WHAT YOU SHOULD DO: Return the portion of the Gilead hepatitis C article between "Bristol's decision to" and "may fade quickly.", inclusive, copied word for word.

Excitement is growing ahead of the Food and Drug Administration's decision on Gilead Sciences (NASDAQ:GILD) next generation hepatitis C treatment. Most expect that the regulator will give the Sovaldi and ledipasvir combination drug the green light when it makes its decision on October 10, but Gilead isn't sitting back on its heels waiting. The company announced this week that it's also submitted the Sovaldi and ledipasvir one-drug therapy for approval in Japan, one of the globe's biggest markets for hepatitis C treatment.
The move is an important one because it could ultimately allow Gilead to erase Bristol Myers (NYSE:BMY) early lead in that market, potentially giving Gilead an opportunity to capture billions of dollars in sales.
An end around
An aging population makes Japan an attractive market for drug developers. The country's birthrate has been declining steadily since the 1970s, and 24% of its population is over the age of 65.
As a result, Japan accounts for 10% of the global market for drug spending and that means it trails only the United States in spending on medicine. That means that Japan is important to drugmakers tackling hepatitis C. There are 2.7 million people in the U.S. battling the disease and 1.2 million people are diagnosed in Japan, but the number of new diagnosis in Japan every year totals 350,000, which is far greater than the 150,000 new cases diagnosed every year in America.
To tap into that market, Bristol-Myers won approval earlier this year for its two drug combination therapy consisting of daclatasvir, sold under the brand name Daklinza, and asunaprevir, which is sold under the name Sunvepra. That combination is the first to win approval in Japan that doesn't include side effect laden ribavirin and interferon in the treatment guidelines.
Bristol's decision to file for approval first in Japan gives it an early lead over Gilead, which focused on the U.S. and America instead. But if Japan approves the Gilead and ledipasvir combination, that lead may fade quickly.
Increasingly better drugs
Bristol's Daklinza and Sunvepra combination put up solid results during clinical trials, clearing the disease in nearly 85% of cases after 24 weeks of treatment.
But Gilead's Sovaldi and ledipasvir results are better. Much better. During phase 3 trials of Japanese patients, the combination cleared the disease in 100% of patients after just 12 weeks of treatment. That's a game changer.

PROVIDED INFORMATION:

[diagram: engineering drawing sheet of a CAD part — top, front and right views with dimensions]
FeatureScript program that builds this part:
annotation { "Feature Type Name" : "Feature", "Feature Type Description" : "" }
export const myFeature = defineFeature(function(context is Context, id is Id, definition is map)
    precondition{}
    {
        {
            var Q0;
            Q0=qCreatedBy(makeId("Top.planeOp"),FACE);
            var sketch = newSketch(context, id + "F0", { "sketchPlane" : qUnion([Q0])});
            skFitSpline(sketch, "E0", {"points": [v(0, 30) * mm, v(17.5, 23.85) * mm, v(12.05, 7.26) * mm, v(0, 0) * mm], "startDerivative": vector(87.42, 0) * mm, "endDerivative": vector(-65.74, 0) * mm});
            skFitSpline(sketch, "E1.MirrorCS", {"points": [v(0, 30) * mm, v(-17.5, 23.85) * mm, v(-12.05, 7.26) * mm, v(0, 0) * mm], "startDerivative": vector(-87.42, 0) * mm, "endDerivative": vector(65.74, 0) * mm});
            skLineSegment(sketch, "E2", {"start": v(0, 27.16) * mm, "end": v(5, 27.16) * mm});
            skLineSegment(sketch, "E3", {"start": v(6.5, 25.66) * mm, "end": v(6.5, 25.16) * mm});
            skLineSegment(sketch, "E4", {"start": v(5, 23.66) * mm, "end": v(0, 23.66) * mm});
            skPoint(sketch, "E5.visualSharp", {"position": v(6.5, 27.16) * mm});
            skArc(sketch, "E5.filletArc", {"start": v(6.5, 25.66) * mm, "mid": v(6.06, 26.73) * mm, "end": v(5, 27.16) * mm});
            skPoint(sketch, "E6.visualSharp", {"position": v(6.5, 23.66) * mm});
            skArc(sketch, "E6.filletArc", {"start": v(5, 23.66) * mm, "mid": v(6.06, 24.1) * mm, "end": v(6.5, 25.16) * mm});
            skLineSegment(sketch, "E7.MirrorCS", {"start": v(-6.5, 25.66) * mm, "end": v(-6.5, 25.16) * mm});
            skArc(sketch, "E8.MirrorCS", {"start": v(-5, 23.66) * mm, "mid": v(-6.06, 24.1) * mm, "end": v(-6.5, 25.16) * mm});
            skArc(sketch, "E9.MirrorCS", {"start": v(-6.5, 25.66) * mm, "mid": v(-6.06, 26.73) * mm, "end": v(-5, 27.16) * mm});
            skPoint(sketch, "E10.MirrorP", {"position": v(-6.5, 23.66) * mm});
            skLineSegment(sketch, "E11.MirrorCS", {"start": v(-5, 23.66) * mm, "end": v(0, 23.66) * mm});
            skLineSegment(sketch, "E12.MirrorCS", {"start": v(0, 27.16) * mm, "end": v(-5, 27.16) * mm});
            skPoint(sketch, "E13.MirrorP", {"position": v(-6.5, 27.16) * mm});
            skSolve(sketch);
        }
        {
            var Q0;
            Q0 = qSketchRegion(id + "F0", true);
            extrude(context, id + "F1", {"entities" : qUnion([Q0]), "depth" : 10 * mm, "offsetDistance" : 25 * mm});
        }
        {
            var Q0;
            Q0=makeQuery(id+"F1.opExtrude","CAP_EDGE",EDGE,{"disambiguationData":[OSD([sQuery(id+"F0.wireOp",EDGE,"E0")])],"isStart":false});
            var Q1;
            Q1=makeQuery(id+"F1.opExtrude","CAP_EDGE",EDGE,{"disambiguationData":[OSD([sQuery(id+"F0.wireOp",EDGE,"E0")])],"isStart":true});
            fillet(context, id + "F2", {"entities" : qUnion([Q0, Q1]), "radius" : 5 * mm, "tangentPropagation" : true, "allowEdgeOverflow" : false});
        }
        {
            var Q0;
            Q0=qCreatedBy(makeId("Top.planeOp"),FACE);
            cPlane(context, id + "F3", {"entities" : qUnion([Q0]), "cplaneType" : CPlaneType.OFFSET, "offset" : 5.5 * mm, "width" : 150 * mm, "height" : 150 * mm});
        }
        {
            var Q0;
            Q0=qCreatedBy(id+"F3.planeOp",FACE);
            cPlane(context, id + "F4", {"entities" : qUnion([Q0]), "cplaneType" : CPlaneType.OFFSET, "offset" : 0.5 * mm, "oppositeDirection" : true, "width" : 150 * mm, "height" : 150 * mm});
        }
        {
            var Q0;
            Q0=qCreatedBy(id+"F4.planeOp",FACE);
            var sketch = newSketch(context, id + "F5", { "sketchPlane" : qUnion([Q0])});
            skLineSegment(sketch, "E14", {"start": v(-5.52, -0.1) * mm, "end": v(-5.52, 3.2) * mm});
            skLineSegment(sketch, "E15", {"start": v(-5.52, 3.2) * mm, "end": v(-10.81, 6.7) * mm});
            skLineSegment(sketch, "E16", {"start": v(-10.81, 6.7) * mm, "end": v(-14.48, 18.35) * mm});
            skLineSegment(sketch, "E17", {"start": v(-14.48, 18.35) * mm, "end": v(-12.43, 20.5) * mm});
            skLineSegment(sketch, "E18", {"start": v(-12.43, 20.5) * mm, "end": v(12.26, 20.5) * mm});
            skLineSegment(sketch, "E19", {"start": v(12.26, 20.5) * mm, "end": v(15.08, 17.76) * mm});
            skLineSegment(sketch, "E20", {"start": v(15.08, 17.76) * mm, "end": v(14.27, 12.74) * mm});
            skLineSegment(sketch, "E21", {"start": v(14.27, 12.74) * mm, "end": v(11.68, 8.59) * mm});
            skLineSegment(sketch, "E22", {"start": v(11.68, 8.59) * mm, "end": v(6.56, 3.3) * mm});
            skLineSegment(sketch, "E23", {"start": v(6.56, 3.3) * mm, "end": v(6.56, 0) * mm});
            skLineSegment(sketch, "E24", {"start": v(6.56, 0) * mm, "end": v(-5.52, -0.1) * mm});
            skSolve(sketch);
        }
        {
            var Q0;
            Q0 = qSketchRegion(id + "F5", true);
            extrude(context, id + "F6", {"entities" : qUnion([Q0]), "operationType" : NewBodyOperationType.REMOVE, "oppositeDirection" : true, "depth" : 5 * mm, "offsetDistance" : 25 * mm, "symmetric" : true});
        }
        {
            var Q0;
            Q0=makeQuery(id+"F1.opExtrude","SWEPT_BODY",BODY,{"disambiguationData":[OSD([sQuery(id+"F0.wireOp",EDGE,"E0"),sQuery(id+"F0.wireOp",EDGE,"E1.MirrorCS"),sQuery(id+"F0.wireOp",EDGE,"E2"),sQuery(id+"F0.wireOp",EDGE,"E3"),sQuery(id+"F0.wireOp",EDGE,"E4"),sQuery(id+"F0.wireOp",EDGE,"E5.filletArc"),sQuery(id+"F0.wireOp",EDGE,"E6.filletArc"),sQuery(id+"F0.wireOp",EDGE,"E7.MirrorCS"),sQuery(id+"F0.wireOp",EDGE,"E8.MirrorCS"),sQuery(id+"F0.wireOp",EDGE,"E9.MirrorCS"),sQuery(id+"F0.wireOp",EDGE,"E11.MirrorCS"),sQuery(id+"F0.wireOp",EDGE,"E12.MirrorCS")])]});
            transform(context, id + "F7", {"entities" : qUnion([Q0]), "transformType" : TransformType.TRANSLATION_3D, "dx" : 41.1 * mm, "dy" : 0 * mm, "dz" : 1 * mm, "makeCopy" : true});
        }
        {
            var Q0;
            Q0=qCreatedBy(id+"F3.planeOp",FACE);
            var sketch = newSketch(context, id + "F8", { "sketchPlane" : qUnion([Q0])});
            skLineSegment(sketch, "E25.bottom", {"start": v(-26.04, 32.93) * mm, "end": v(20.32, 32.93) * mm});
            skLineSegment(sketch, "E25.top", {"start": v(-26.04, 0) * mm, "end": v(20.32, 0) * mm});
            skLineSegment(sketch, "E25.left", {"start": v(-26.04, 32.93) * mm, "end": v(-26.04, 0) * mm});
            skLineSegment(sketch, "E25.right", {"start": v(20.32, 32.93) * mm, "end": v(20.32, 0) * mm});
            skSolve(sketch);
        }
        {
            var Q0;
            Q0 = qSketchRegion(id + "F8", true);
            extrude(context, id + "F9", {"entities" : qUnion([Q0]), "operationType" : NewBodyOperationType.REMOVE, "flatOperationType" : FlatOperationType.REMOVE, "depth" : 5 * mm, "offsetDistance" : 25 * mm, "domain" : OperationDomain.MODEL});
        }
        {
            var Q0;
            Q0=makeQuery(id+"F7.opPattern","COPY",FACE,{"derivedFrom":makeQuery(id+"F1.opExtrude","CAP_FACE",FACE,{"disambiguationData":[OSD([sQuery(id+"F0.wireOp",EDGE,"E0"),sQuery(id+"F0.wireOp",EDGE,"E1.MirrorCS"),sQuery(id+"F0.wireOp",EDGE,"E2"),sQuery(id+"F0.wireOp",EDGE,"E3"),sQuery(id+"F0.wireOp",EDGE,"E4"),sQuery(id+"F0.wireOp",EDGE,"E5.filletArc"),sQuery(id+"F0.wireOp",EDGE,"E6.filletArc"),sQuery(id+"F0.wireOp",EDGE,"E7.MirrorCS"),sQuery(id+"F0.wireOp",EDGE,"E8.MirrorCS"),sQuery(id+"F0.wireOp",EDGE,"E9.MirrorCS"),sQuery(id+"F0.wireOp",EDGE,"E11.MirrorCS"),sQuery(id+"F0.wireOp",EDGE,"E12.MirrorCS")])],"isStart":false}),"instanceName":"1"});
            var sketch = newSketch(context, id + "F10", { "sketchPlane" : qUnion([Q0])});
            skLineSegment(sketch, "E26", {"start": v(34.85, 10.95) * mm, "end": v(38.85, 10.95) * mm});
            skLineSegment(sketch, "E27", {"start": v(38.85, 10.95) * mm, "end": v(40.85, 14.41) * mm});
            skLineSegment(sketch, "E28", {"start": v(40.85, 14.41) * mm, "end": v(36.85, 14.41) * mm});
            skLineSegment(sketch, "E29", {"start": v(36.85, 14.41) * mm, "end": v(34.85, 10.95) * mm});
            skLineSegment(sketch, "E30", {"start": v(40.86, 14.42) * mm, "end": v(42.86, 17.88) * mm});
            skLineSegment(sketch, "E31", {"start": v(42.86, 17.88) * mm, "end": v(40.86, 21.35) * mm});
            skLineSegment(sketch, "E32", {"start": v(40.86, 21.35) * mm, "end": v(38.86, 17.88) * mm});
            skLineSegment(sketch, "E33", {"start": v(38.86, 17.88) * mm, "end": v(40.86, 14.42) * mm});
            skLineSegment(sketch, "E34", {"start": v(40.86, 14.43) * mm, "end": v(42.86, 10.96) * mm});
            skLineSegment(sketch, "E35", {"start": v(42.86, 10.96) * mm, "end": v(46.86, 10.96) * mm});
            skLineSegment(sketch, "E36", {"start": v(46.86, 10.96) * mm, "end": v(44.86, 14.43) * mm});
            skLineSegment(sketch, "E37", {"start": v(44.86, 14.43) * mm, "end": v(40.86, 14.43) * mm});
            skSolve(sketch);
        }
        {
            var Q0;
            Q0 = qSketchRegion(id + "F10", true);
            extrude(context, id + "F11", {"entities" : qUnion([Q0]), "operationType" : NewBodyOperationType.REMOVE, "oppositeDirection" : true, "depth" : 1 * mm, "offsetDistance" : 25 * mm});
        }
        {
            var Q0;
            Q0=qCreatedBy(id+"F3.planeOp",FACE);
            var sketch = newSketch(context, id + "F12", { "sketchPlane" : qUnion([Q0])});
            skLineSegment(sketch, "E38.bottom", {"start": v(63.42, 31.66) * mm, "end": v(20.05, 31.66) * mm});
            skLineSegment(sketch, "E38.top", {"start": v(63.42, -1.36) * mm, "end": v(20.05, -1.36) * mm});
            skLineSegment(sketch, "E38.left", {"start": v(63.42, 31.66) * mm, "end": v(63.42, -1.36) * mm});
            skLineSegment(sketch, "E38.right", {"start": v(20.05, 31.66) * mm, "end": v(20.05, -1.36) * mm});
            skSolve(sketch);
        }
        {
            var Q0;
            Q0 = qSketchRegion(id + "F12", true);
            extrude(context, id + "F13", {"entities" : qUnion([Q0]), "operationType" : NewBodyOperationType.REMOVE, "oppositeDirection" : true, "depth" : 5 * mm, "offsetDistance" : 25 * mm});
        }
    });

RESULT BELOW:
Bristol's decision to file for approval first in Japan gives it an early lead over Gilead, which focused on the U.S. and America instead. But if Japan approves the Gilead and ledipasvir combination, that lead may fade quickly.